Kinds of Blue Vol. 1 (Hive Mindedness)
When people talk about depression, when they try to help with depression, they invariably end up with something like Kinds of Blue: a well-meaning, expressive, demonstrative...lack of concrete dialogue. Part of this is the comic book format. Hey, I know from comic book format. What people generally call the graphic novel when they want to distinguish from superhero stories and the like usually comes with a certain vagueness. Anecdotal, spare...it's as if revealing too much would be a betrayal of the self. But then what's the point? The epitome of this kind of storytelling is Harvey Pekar, the late curmudgeon made famous by the film American Splendor. So what it amounts to is sounding like you're complaining about everything, and admitting that there aren't any answers, that the world sucks and you just have to deal with it, or that you'll find a kind of happiness if you'll just look...

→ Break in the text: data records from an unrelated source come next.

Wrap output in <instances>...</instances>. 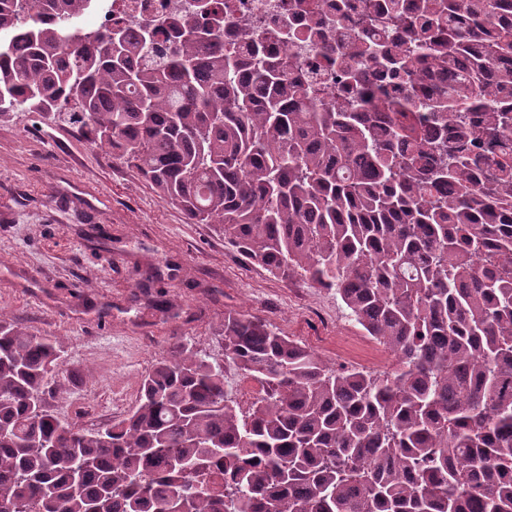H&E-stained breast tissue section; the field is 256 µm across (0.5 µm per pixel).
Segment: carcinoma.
I'll use <instances>...</instances> for the list:
<instances>
[{
	"label": "carcinoma",
	"mask_w": 512,
	"mask_h": 512,
	"mask_svg": "<svg viewBox=\"0 0 512 512\" xmlns=\"http://www.w3.org/2000/svg\"><path fill=\"white\" fill-rule=\"evenodd\" d=\"M96 4L0 0V117L76 127L274 276L336 291L394 365L338 370L226 313L224 363L177 343L126 416L84 431L49 403L62 341L1 316L0 508L512 512V0H364L322 47L340 101L224 46L218 0L206 23L75 27ZM421 61L444 75L431 98ZM227 364L262 386L246 411Z\"/></svg>",
	"instance_id": "1"
}]
</instances>
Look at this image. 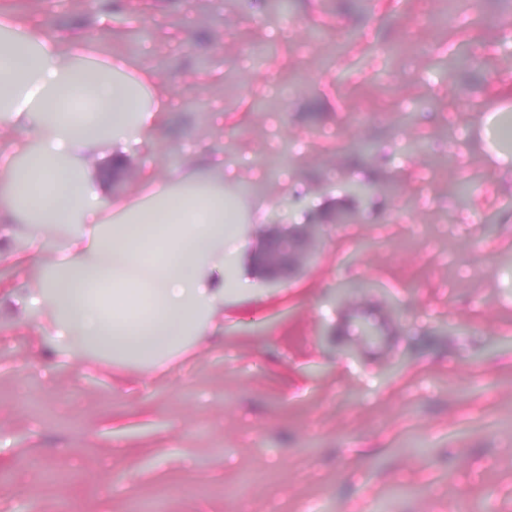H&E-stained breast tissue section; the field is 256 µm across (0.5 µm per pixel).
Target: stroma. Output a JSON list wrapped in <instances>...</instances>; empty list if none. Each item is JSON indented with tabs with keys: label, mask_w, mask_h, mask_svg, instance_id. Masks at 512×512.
I'll list each match as a JSON object with an SVG mask.
<instances>
[{
	"label": "stroma",
	"mask_w": 512,
	"mask_h": 512,
	"mask_svg": "<svg viewBox=\"0 0 512 512\" xmlns=\"http://www.w3.org/2000/svg\"><path fill=\"white\" fill-rule=\"evenodd\" d=\"M138 4L0 0V19L170 88L113 195L145 202L166 184L142 169L189 183L192 153L223 159L209 176L240 219L223 338L149 371L78 345L34 356L42 319L1 318L0 512H512V0H296L276 21L265 0ZM463 41L479 62L441 68ZM311 224L306 263L268 281L265 242ZM31 230L0 264L20 303L58 247L31 255Z\"/></svg>",
	"instance_id": "35a3bbf8"
}]
</instances>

Listen, if I sound like I'm taking the material personally, it's because I am. And overall it is good material, but it lacks anything but empathy. The problem, anyone who carries around with them existential discontent, to use another term, is not overly comforted by the notion that they're not alone. Or that one or two people may sympathize or will try and help them if and when they can. Depression is something of a modern invention. Life sucked a lot worse in times past. Depression, I think, is an acknowledgment that life isn't completely bad, but it could be a lot better if only..., and it's the if only... that can never be addressed, because, well, life is in transition. And maybe humans really are getting better. But it happens in slow motion, and in the meantime...it sucks.
So my point is, instead of one or two people saying, "Hey! I realize you're having a tough time of it," it would perhaps be better if even whole pockets of a community could chip in. Think of it like the school social pecking order. You have the cool kids, and then you have the misfits who band together. But what about the misfits who are misfits even among misfits? This is what I'm talking about. Depression is like being that loner misfit. This is not addressed in Kinds of Blue. In fact, if there's a concrete criticism of it, it's that of any real information provided in the vignettes, it's that the creators are reasonably comfortable in their lives. It's just that they happen to be depressed.

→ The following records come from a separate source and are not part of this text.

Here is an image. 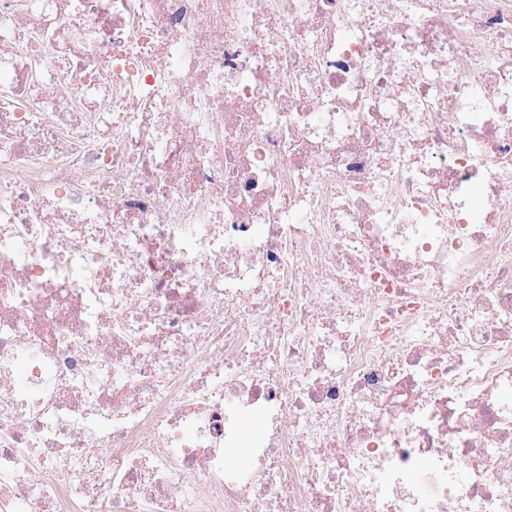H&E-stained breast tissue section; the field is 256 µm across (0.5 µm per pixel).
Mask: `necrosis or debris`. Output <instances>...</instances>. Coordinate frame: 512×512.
I'll return each instance as SVG.
<instances>
[{
	"mask_svg": "<svg viewBox=\"0 0 512 512\" xmlns=\"http://www.w3.org/2000/svg\"><path fill=\"white\" fill-rule=\"evenodd\" d=\"M0 512H512V0H0Z\"/></svg>",
	"mask_w": 512,
	"mask_h": 512,
	"instance_id": "obj_1",
	"label": "necrosis or debris"
}]
</instances>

I don't know. How do you help the misfit loner? How do you find that pocket of a community? Kinds of Blue has a vignette about enjoying movies. Escapism. The problem is, society always has demands. And maybe it's the demands that are the biggest cause of depression. Can't very well acknowledge that, however. Society depends on demands, even though we have so many people in the world, most of us have no practical use whatsoever. (And maybe that's another cause of depression, realizing that.) Maybe we just have to find better ways to make people feel useful. Wanted. Included. No matter how they prefer to exist.
Because not existing at all is way more daunting. That much Kinds of Blue nails.
Kung Fu Skratch! #1 (Adrian Engmann)
Yeah, um....Seems to be manga by way of white people. The art is manga, and the story is white people...The combination is bad enough, but this reaction is coming from someone who struggles to understand just manga itself, so white people only make it more complicated...All of this is to say, I am completely baffled...
Well, this one's pretty awesome. It's kind of a parody of all those other jungle girl comics, the ones meant squarely as cheesecake. But it's more like a humor comic than straight parody.
But other than the storytelling, the big draw for me is the art. I know Craig Rousseau from the pages of Impulse. If he hadn't had the thankless task of following Humberto Ramos and having a fairly similar style, I would've loved his art a lot more back then.
The thing is, today Rousseau looks very little like the Rousseau from Impulse. I'd say in terms of art evolution, it's a little like Dustin Nguyen's work from Batman: Streets of Gotham as compared to his more recent Descender. Sometimes you like artist consistency. And truthfully, I would've been plenty happy to see the Craig Rousseau from Impulse. But this Rousseau is more distinctive. And hopefully like Nguyen will get a project like Descender so that he can get the wide audience he deserves.
(Somewhat beside the point but totally relevant to Digitally Speaking..., I discovered in the new Previews catalog that Atomic Robo has found a new, more prominent home at IDW, starting in September. Very happy to see that. So long, obscure Red 5!)
None of which is to say Kyrra: Alien Jungle Girl can't be the project that shoots Rousseau into the stratosphere. Because from this material it definitely looks to be worth considerable attention. But this is also to say, if Kyrra remains obscure, now I'm definitely rooting for Craig Rousseau to find himself back in mainstream comics.